▶ Data listing
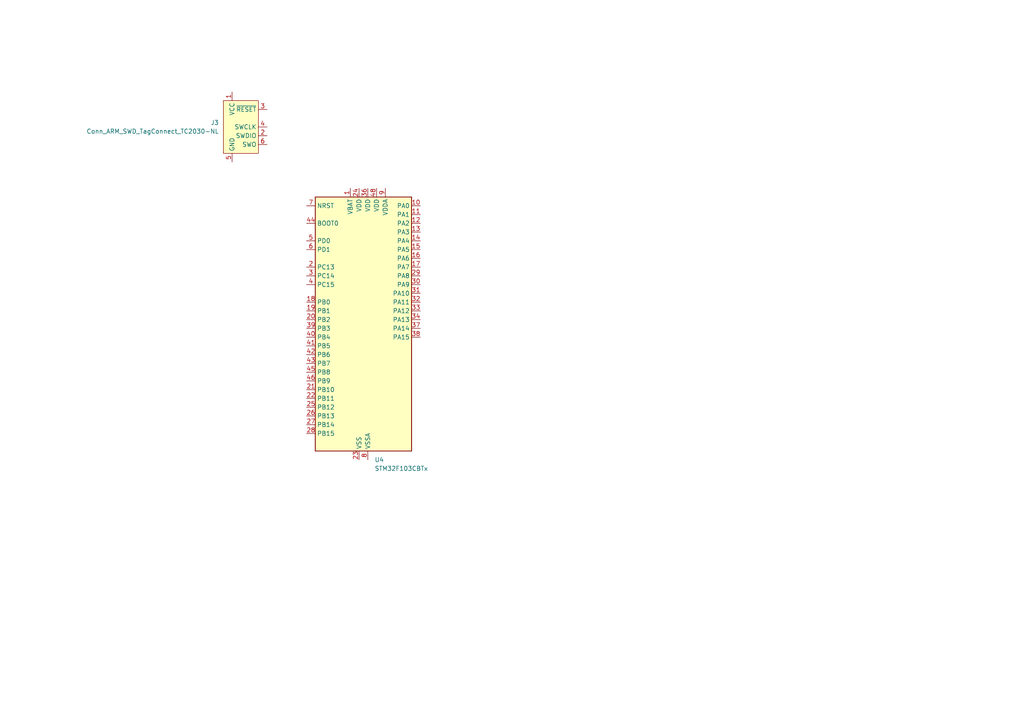
<source format=kicad_sch>
(kicad_sch (version 20230121) (generator eeschema)

  (uuid e8160280-025e-4b87-a5be-e40401903253)

  (paper "A4")

  


  (symbol (lib_id "Connector:Conn_ARM_SWD_TagConnect_TC2030-NL") (at 69.85 36.83 0) (unit 1)
    (in_bom no) (on_board yes) (dnp no) (fields_autoplaced)
    (uuid 02a3ea41-7faa-4951-838c-3abdaa16317f)
    (property "Reference" "J3" (at 63.5 35.56 0)
      (effects (font (size 1.27 1.27)) (justify right))
    )
    (property "Value" "Conn_ARM_SWD_TagConnect_TC2030-NL" (at 63.5 38.1 0)
      (effects (font (size 1.27 1.27)) (justify right))
    )
    (property "Footprint" "Connector:Tag-Connect_TC2030-IDC-NL_2x03_P1.27mm_Vertical" (at 69.85 54.61 0)
      (effects (font (size 1.27 1.27)) hide)
    )
    (property "Datasheet" "https://www.tag-connect.com/wp-content/uploads/bsk-pdf-manager/TC2030-CTX_1.pdf" (at 69.85 52.07 0)
      (effects (font (size 1.27 1.27)) hide)
    )
    (pin "1" (uuid 0a9e128c-dc87-49ef-82a4-6196446fd2c6))
    (pin "2" (uuid 6c3ae61b-f344-4f16-8634-2b8539d55285))
    (pin "3" (uuid 2380cca3-73c0-4104-9af5-453980fa3542))
    (pin "4" (uuid 2dcb79ee-55af-4aee-a28c-32ff90d1afe7))
    (pin "5" (uuid 1515c42c-8f89-4a39-b66c-f68b9cc35a5d))
    (pin "6" (uuid 07b0b609-b45a-4078-a43f-8161074fbb91))
    (instances
      (project "ltp_kikad"
        (path "/eed35b77-cbf9-4596-9b17-2558f81058ba/cfc798ca-fb89-434e-b23c-46838dc7a122"
          (reference "J3") (unit 1)
        )
      )
    )
  )

  (symbol (lib_id "MCU_ST_STM32F1:STM32F103CBTx") (at 104.14 95.25 0) (unit 1)
    (in_bom yes) (on_board yes) (dnp no) (fields_autoplaced)
    (uuid 6391c6a1-971e-4f5f-9f42-5ce4b5af0a6b)
    (property "Reference" "U4" (at 108.6359 133.35 0)
      (effects (font (size 1.27 1.27)) (justify left))
    )
    (property "Value" "STM32F103CBTx" (at 108.6359 135.89 0)
      (effects (font (size 1.27 1.27)) (justify left))
    )
    (property "Footprint" "Package_QFP:LQFP-48_7x7mm_P0.5mm" (at 91.44 130.81 0)
      (effects (font (size 1.27 1.27)) (justify right) hide)
    )
    (property "Datasheet" "https://www.st.com/resource/en/datasheet/stm32f103cb.pdf" (at 104.14 95.25 0)
      (effects (font (size 1.27 1.27)) hide)
    )
    (pin "1" (uuid 73bf4bbd-3cfb-4ed2-bcb6-c785e0b5ec5d))
    (pin "10" (uuid 029f3339-ffde-4774-a674-e23af27848be))
    (pin "11" (uuid 591db5f3-32aa-4a96-90c1-6204b91faed6))
    (pin "12" (uuid d17d9ca7-310e-464a-a846-05cd1c0ce22c))
    (pin "13" (uuid 7c8665a6-93f9-4071-9132-a6bfc14b229c))
    (pin "14" (uuid 025a1dd1-1523-4c30-9b83-1f5b2e4dba7a))
    (pin "15" (uuid c162d8aa-82bd-4b1f-9ab2-6d5d25e04492))
    (pin "16" (uuid ce912490-e382-444b-bc27-5e1ac6eaec02))
    (pin "17" (uuid 7a7be94f-3680-4f6d-a8c4-cf1ddf9a74a4))
    (pin "18" (uuid cef81193-f786-4005-a59b-0d3701f5a640))
    (pin "19" (uuid 2b62383e-f199-4c32-8d08-7e1f6a377bfc))
    (pin "2" (uuid 46429063-93ff-46e3-aaf9-bc81b57f048d))
    (pin "20" (uuid 9787a42d-d6ba-42c3-aa25-c8426797b8a7))
    (pin "21" (uuid fa136c74-b1c3-442f-b44b-5ce002ba4da9))
    (pin "22" (uuid 5f5919e4-1117-4635-97cf-8228312cca08))
    (pin "23" (uuid f0ec0aff-86ae-4145-b902-f6fa320770ac))
    (pin "24" (uuid b0d074df-0405-469c-8416-5763f1a7a575))
    (pin "25" (uuid 4f73d25c-a459-49b8-aa8b-388d71e196e7))
    (pin "26" (uuid cddb696a-2b1b-46f8-abf3-f0153b719ce8))
    (pin "27" (uuid e0ae28cc-f575-4cc1-bf1f-25248392b809))
    (pin "28" (uuid b8d8184a-c60d-405e-94fe-05a0028d1e9d))
    (pin "29" (uuid c5f94113-af34-46a4-b67b-1af1a88f66a7))
    (pin "3" (uuid e38ebc3c-8489-473a-a459-8508aba3e640))
    (pin "30" (uuid a2c984b0-fce9-4e99-869e-7073183f34c6))
    (pin "31" (uuid 8a30979c-3359-4eb4-a6f4-582aa6d905fe))
    (pin "32" (uuid 2d2d7985-43b3-4f77-933e-adaaf3c58088))
    (pin "33" (uuid a42c25d0-54b6-4b70-a7ea-71ccc6730a52))
    (pin "34" (uuid 50df32da-6b9f-405a-bdd2-990f016f485e))
    (pin "35" (uuid cd97d994-0e68-4a92-8b7d-fa1d15414440))
    (pin "36" (uuid 2eb12796-b43a-45f7-8dbf-b76caeaceda3))
    (pin "37" (uuid 8c0d5985-63ee-4f46-b45d-c1a3c9b7c7c2))
    (pin "38" (uuid 5bc45ac7-87c3-4437-8fce-cbd3a9cf77f0))
    (pin "39" (uuid a3af8970-4181-457e-8997-08c546cbd5d6))
    (pin "4" (uuid a1865f10-75de-456a-8495-be5727b517ad))
    (pin "40" (uuid e1a77780-bda6-437c-809e-c2c63eb0ef68))
    (pin "41" (uuid 29e9a9b1-d753-43ae-9374-9401484076ea))
    (pin "42" (uuid 967627bb-e247-454a-aa35-6e023dcb3e01))
    (pin "43" (uuid d802d32a-17eb-47b8-ab23-b6a193e4763e))
    (pin "44" (uuid 3630d10a-4075-4d6b-b1c8-cf7244ade41f))
    (pin "45" (uuid 6fd56fc3-181c-4b08-ba1e-f4c8ccebb52d))
    (pin "46" (uuid 78104d97-3bdc-4d87-b7f8-e7960e475f32))
    (pin "47" (uuid dffde271-d8bc-42d4-9a82-37652f13d173))
    (pin "48" (uuid 014b946a-0ae9-4247-a297-7149c437354e))
    (pin "5" (uuid 6dd73cce-1b8c-4870-9e76-1a5727f64103))
    (pin "6" (uuid aca5a73d-5409-4fb5-b322-e6be544aab51))
    (pin "7" (uuid ac324875-504f-48a3-8327-82a478cbbc21))
    (pin "8" (uuid a13a4eb0-6cc7-4e1b-b6a6-06676af12018))
    (pin "9" (uuid 823e1e07-8ae1-43d8-b26d-2c3bbdca168b))
    (instances
      (project "ltp_kikad"
        (path "/eed35b77-cbf9-4596-9b17-2558f81058ba/cfc798ca-fb89-434e-b23c-46838dc7a122"
          (reference "U4") (unit 1)
        )
      )
    )
  )
)

</source>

▶ Work required
Transcribe the records verbatim and omit the images.

▶ Result of this exercise
<source format=kicad_sch>
(kicad_sch (version 20230121) (generator eeschema)

  (uuid e8160280-025e-4b87-a5be-e40401903253)

  (paper "A4")

  


  (symbol (lib_id "Connector:Conn_ARM_SWD_TagConnect_TC2030-NL") (at 69.85 36.83 0) (unit 1)
    (in_bom no) (on_board yes) (dnp no) (fields_autoplaced)
    (uuid 02a3ea41-7faa-4951-838c-3abdaa16317f)
    (property "Reference" "J3" (at 63.5 35.56 0)
      (effects (font (size 1.27 1.27)) (justify right))
    )
    (property "Value" "Conn_ARM_SWD_TagConnect_TC2030-NL" (at 63.5 38.1 0)
      (effects (font (size 1.27 1.27)) (justify right))
    )
    (property "Footprint" "Connector:Tag-Connect_TC2030-IDC-NL_2x03_P1.27mm_Vertical" (at 69.85 54.61 0)
      (effects (font (size 1.27 1.27)) hide)
    )
    (property "Datasheet" "https://www.tag-connect.com/wp-content/uploads/bsk-pdf-manager/TC2030-CTX_1.pdf" (at 69.85 52.07 0)
      (effects (font (size 1.27 1.27)) hide)
    )
    (pin "1" (uuid 0a9e128c-dc87-49ef-82a4-6196446fd2c6))
    (pin "2" (uuid 6c3ae61b-f344-4f16-8634-2b8539d55285))
    (pin "3" (uuid 2380cca3-73c0-4104-9af5-453980fa3542))
    (pin "4" (uuid 2dcb79ee-55af-4aee-a28c-32ff90d1afe7))
    (pin "5" (uuid 1515c42c-8f89-4a39-b66c-f68b9cc35a5d))
    (pin "6" (uuid 07b0b609-b45a-4078-a43f-8161074fbb91))
    (instances
      (project "ltp_kikad"
        (path "/eed35b77-cbf9-4596-9b17-2558f81058ba/cfc798ca-fb89-434e-b23c-46838dc7a122"
          (reference "J3") (unit 1)
        )
      )
    )
  )

  (symbol (lib_id "MCU_ST_STM32F1:STM32F103CBTx") (at 104.14 95.25 0) (unit 1)
    (in_bom yes) (on_board yes) (dnp no) (fields_autoplaced)
    (uuid 6391c6a1-971e-4f5f-9f42-5ce4b5af0a6b)
    (property "Reference" "U4" (at 108.6359 133.35 0)
      (effects (font (size 1.27 1.27)) (justify left))
    )
    (property "Value" "STM32F103CBTx" (at 108.6359 135.89 0)
      (effects (font (size 1.27 1.27)) (justify left))
    )
    (property "Footprint" "Package_QFP:LQFP-48_7x7mm_P0.5mm" (at 91.44 130.81 0)
      (effects (font (size 1.27 1.27)) (justify right) hide)
    )
    (property "Datasheet" "https://www.st.com/resource/en/datasheet/stm32f103cb.pdf" (at 104.14 95.25 0)
      (effects (font (size 1.27 1.27)) hide)
    )
    (pin "1" (uuid 73bf4bbd-3cfb-4ed2-bcb6-c785e0b5ec5d))
    (pin "10" (uuid 029f3339-ffde-4774-a674-e23af27848be))
    (pin "11" (uuid 591db5f3-32aa-4a96-90c1-6204b91faed6))
    (pin "12" (uuid d17d9ca7-310e-464a-a846-05cd1c0ce22c))
    (pin "13" (uuid 7c8665a6-93f9-4071-9132-a6bfc14b229c))
    (pin "14" (uuid 025a1dd1-1523-4c30-9b83-1f5b2e4dba7a))
    (pin "15" (uuid c162d8aa-82bd-4b1f-9ab2-6d5d25e04492))
    (pin "16" (uuid ce912490-e382-444b-bc27-5e1ac6eaec02))
    (pin "17" (uuid 7a7be94f-3680-4f6d-a8c4-cf1ddf9a74a4))
    (pin "18" (uuid cef81193-f786-4005-a59b-0d3701f5a640))
    (pin "19" (uuid 2b62383e-f199-4c32-8d08-7e1f6a377bfc))
    (pin "2" (uuid 46429063-93ff-46e3-aaf9-bc81b57f048d))
    (pin "20" (uuid 9787a42d-d6ba-42c3-aa25-c8426797b8a7))
    (pin "21" (uuid fa136c74-b1c3-442f-b44b-5ce002ba4da9))
    (pin "22" (uuid 5f5919e4-1117-4635-97cf-8228312cca08))
    (pin "23" (uuid f0ec0aff-86ae-4145-b902-f6fa320770ac))
    (pin "24" (uuid b0d074df-0405-469c-8416-5763f1a7a575))
    (pin "25" (uuid 4f73d25c-a459-49b8-aa8b-388d71e196e7))
    (pin "26" (uuid cddb696a-2b1b-46f8-abf3-f0153b719ce8))
    (pin "27" (uuid e0ae28cc-f575-4cc1-bf1f-25248392b809))
    (pin "28" (uuid b8d8184a-c60d-405e-94fe-05a0028d1e9d))
    (pin "29" (uuid c5f94113-af34-46a4-b67b-1af1a88f66a7))
    (pin "3" (uuid e38ebc3c-8489-473a-a459-8508aba3e640))
    (pin "30" (uuid a2c984b0-fce9-4e99-869e-7073183f34c6))
    (pin "31" (uuid 8a30979c-3359-4eb4-a6f4-582aa6d905fe))
    (pin "32" (uuid 2d2d7985-43b3-4f77-933e-adaaf3c58088))
    (pin "33" (uuid a42c25d0-54b6-4b70-a7ea-71ccc6730a52))
    (pin "34" (uuid 50df32da-6b9f-405a-bdd2-990f016f485e))
    (pin "35" (uuid cd97d994-0e68-4a92-8b7d-fa1d15414440))
    (pin "36" (uuid 2eb12796-b43a-45f7-8dbf-b76caeaceda3))
    (pin "37" (uuid 8c0d5985-63ee-4f46-b45d-c1a3c9b7c7c2))
    (pin "38" (uuid 5bc45ac7-87c3-4437-8fce-cbd3a9cf77f0))
    (pin "39" (uuid a3af8970-4181-457e-8997-08c546cbd5d6))
    (pin "4" (uuid a1865f10-75de-456a-8495-be5727b517ad))
    (pin "40" (uuid e1a77780-bda6-437c-809e-c2c63eb0ef68))
    (pin "41" (uuid 29e9a9b1-d753-43ae-9374-9401484076ea))
    (pin "42" (uuid 967627bb-e247-454a-aa35-6e023dcb3e01))
    (pin "43" (uuid d802d32a-17eb-47b8-ab23-b6a193e4763e))
    (pin "44" (uuid 3630d10a-4075-4d6b-b1c8-cf7244ade41f))
    (pin "45" (uuid 6fd56fc3-181c-4b08-ba1e-f4c8ccebb52d))
    (pin "46" (uuid 78104d97-3bdc-4d87-b7f8-e7960e475f32))
    (pin "47" (uuid dffde271-d8bc-42d4-9a82-37652f13d173))
    (pin "48" (uuid 014b946a-0ae9-4247-a297-7149c437354e))
    (pin "5" (uuid 6dd73cce-1b8c-4870-9e76-1a5727f64103))
    (pin "6" (uuid aca5a73d-5409-4fb5-b322-e6be544aab51))
    (pin "7" (uuid ac324875-504f-48a3-8327-82a478cbbc21))
    (pin "8" (uuid a13a4eb0-6cc7-4e1b-b6a6-06676af12018))
    (pin "9" (uuid 823e1e07-8ae1-43d8-b26d-2c3bbdca168b))
    (instances
      (project "ltp_kikad"
        (path "/eed35b77-cbf9-4596-9b17-2558f81058ba/cfc798ca-fb89-434e-b23c-46838dc7a122"
          (reference "U4") (unit 1)
        )
      )
    )
  )
)

</source>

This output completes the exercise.